Well, maybe, but it’s still wise to test your defenses occasionally, and security researcher Didier Stevens has crafted a special file to help you do just that.

Just as with real malware, there are plenty of layers: a ZIP, which decompresses to a PDF, that creates a DOC file, which uses a macro to drop the EICAR test file.

But this is actually a good thing, because it tests your PDF reader’s settings, and Word configuration, and antivirus tool, all in just a few seconds. And without any risk to you, because although EICAR should raise an antivirus alert, it’s just a test file, a string of characters, which can’t harm your system in any way.

To get started, download the test file from this link. It arrives as a password-protected ZIP, so that your antivirus can’t see its contents. To extract them, use eircardropper as the password, with the eicar part in capitals: EICAR .

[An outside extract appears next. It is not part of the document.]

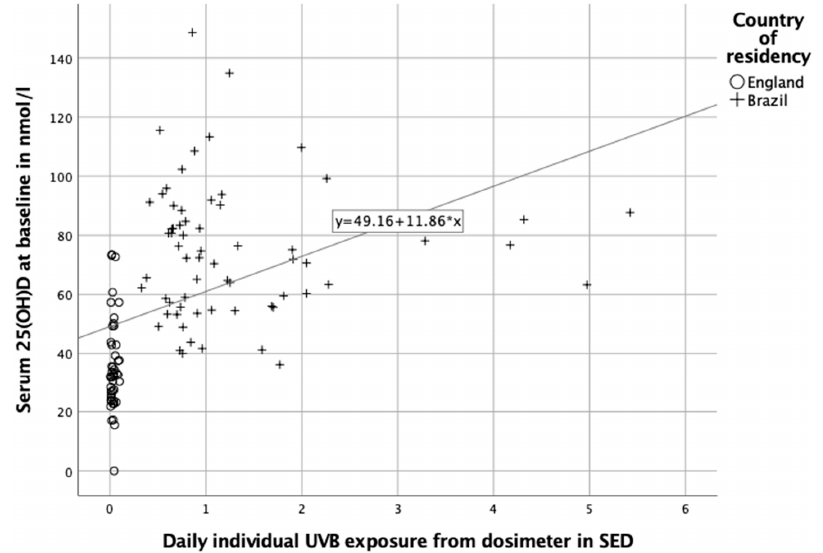
Figure 4. Relationship between baseline serum 25(OH)D concentration and baseline individual daily sunlight exposure level in participants with daily individual UVB exposure levels below 10 SED ( n = 112).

Double-click the resulting pdf-doc-vba-eicar-dropper.pdf file to open it in your PDF viewer. The document then tries to use JavaScript to create and open a DOC file.

If you see a prompt saying “The file ‘eicar-dropper.doc’ may contain programs, macros or viruses…” — or your DOC file viewer opens — then JavaScript is enabled in your PDF viewer. That’s fine if you need it, but for security it’s safer disabled (in Adobe Acrobat Reader, go to Edit > Preferences > JavaScript > clear the “Enable” box).

If you see the prompt and want to carry on with the test, click “Open this file” (don’t worry, it’s safe). The document will open in your default DOC viewer, try to launch a macro which writes the EICAR test file to a temporary folder, and then display a message telling you where this is.

If you see that “EICAR test file written…” message then macros are enabled in your DOC viewer. Again, great if you know that and need them, but if it’s news to you then you’ll probably want to tweak your settings to disable them (Options > Trust Center > Trust Center Settings > Macro Settings in Word 2013).

Finally, if you do get to the “EICAR test file written…” message (or you just let the test proceed), your antivirus engine should pop up an alert within a few seconds. If nothing happens, but the package warns you when you scan the test file individually, then maybe there’s an issue with your real-time protection. That’s a serious issue, and needs investigating right now.

We found the file useful, but if you don’t need all the ZIP, PDF and DOC layers, check out Stevens’ EICARgen instead. It’s a tiny EXE which creates the EICAR file on launch, testing your realtime antivirus protection, but without any of the scripting or macro complications.